The White Ones Had Blue Eyes

It was late evening in autumn, before the darkness fell. The corn had been harvested and dead stalks stood skewed and broken in the fields. I saw my grandfather in silhouette against the pastel sky, deepening blue and rose.

He carried a rifle.

The tractor wheels had dug into the rain-sodden ground earlier that summer, matting the grass in ruts which were knee-deep for me. Grandma clutched my small hand, tugging me along behind her on the overgrown path. Aunt Bernie walked ahead of us with the men, clinging like a shadow to Uncle Silas. We heard voices as we approached the barn, and I saw the men waiting by the shed where the pigs were penned. As my grandfather joined them, I saw his black eyes glitter in the dark.

I visited the pigs every chance I had since they’d been unloaded off the livestock truck last spring. As the summer passed, they quickly fattened up from lively little piglets with tiny hooves to become plump young pigs, nearly bigger than me, with hooves that still seemed impossibly small to support their heavy, round bodies. I’d stand on the fence rung and laugh as they cavorted around their pen, gobbling at every scrap of food in their trough and rooting around in the mud and straw with their clever little snouts. Covered with coarse hair, their soft, pink skin glowed through the bristles. My favorite was one of the white ones, it had blue eyes like mine. But I hadn’t seen them in months, now they were fully-grown and it was coming on winter.

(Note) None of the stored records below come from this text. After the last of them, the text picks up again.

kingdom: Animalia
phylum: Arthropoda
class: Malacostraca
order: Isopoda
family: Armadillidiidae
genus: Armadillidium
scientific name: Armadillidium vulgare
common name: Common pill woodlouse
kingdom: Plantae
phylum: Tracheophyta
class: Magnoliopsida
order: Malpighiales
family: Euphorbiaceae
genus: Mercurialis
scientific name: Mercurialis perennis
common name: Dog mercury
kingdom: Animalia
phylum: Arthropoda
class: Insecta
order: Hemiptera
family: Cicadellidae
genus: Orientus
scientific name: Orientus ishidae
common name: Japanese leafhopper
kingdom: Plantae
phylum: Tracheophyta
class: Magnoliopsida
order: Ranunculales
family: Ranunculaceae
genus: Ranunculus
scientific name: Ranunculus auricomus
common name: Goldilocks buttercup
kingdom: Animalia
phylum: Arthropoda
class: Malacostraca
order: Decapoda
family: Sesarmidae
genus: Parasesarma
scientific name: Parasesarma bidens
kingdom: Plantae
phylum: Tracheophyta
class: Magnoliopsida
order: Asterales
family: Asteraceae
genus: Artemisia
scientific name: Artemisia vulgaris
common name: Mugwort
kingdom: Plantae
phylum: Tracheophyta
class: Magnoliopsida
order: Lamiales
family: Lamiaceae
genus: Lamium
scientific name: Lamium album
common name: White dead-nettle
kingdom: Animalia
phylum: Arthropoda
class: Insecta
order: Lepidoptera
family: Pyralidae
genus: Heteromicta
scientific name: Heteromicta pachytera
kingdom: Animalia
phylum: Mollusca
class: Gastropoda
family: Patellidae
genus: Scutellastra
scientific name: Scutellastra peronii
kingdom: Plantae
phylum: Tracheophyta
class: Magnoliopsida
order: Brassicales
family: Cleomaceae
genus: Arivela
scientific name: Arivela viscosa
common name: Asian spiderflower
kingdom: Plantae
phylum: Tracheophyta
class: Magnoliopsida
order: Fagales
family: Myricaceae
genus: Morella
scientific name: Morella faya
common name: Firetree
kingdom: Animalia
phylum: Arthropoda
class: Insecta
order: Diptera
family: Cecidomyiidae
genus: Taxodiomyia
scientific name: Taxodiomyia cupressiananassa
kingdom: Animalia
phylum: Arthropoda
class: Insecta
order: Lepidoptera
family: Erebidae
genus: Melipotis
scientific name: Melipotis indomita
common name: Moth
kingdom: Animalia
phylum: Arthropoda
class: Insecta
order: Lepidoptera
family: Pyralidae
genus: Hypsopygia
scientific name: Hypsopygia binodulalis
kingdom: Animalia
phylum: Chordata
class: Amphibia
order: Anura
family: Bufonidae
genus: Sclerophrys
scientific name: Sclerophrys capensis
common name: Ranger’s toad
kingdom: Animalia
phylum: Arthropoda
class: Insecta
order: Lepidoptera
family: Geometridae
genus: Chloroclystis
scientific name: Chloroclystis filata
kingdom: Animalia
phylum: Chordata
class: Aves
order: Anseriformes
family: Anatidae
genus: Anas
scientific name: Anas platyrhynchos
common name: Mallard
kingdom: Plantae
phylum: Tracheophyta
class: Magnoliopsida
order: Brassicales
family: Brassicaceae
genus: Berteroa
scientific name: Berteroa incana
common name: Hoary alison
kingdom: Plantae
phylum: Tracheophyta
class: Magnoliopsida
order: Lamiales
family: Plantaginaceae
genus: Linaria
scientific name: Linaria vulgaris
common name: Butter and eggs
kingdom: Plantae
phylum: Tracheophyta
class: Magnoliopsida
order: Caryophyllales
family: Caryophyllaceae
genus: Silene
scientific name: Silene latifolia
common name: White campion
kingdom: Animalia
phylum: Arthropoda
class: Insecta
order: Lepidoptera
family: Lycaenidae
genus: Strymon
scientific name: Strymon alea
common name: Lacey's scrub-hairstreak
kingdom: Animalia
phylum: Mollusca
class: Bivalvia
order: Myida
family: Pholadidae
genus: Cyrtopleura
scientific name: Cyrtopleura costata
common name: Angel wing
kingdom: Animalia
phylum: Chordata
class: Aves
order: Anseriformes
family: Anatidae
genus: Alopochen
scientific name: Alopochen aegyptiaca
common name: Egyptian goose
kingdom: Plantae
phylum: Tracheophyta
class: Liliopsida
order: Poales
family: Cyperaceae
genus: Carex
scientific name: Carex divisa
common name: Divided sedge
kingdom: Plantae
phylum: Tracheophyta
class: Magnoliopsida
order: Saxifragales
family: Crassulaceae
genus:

Approaching the pen, I flinched as they threw their enormous weight against the walls of the pen, expecting to be fed. I took a quick step back and felt Grandma move up behind me. She gripped my shoulders with her strong, broad hands, pulling me tightly to her. I couldn’t move. Staring at the tall weeds around the pen, I remembered the last time I’d visited the pigs, after the first cold snap. Hidden in the grass next to a post, I found the body of the old farm tabby cat, stiff and shriveled in her fur coat. At first I didn’t what I was seeing, and then I ran, crying, to tell my grandmother of my first encounter with death. I was afraid to visit the pigs after that.

The men worked together skillfully. One by one, the pigs were snared and led out. One by one, my grandfather pressed them to the ground, using all his weight to hold them still, while Uncle Silas carefully placed the rifle barrel to the head. The pig’s eyes darted around suspiciously, snout snuffling the air. A shot rang out, and with a piteous squeal, the pig quivered and sank onto the straw.

Binding the hind legs with wire clothesline, they hoisted the pigs over a beam, the men straining together to heft the dead weight. It was over so fast, I realized I’d been holding my breath. Chest aching, I sucked air into my lungs hungrily, I felt dizzy. Grandma set me down on a mound of grass while she walked back to the trailer to fetch her big aluminum washtub.

The rope dug into their ankles as they spun and rocked, their tender bellies exposed. Handles clanking, Grandma toted her big tub, just as she did for my baths in the evening. She set it beneath the swaying pig, and my grandfather and uncles set to work, cutting the pig from crotch to gullet, letting the soft organs pour into the tub. The smell of blood was overwhelming, sweet and cloying. Cleaned out, they let the carcass hang, steam coming up from the warm insides as the dragged the tub under the next to give it the same treatment.

I wanted to get away from the smell, but as I stepped in the dim light from the lamp hanging from the barn doorway, it seemed there were tattered remains of pig everywhere. While the adults worked, talking about filling the freezer for winter, my cousins whooped and hollered in the field, running around barefoot like wild savages in the moonlight, terrorizing each other with scraps of innards and collapsing in quivering piles of laughter. Hurling the bladders like water balloons, they dodged each other, and I all at once, I was caught in the middle as a bladder missed its intended target, landing at my feet and burst, the fumes rising and stinging my eyes and nose with ammonia.

I must have cried. The last thing I remember is being led quickly away by the hand, washed and dressed in my long flannel nightgown and tucked firmly between stiff, clean sheets, the weight of crazy-quilt comforters weighing me down. The clock in the kitchen ticked but I couldn’t hear anything else. I tried to stay awake, staring out at the moon shining through my window for a long time, worrying about how much longer I’d be in the dark house alone, but fell asleep long before my grandparents finished their labors and came to bed.

I don’t remember any dreams. The last connected memory I have of that time is of my grandmother preparing dinner one evening. She needed some lard for the frying pan, so she went to the freezer and took out the pig’s head she kept wrapped tightly in a plastic bag. Setting it on the table, she pulled the wrappings off, took her butcher knife and began to slice down, peeling the skin away from the fat, exposing a blue eye that stared at me lidlessly.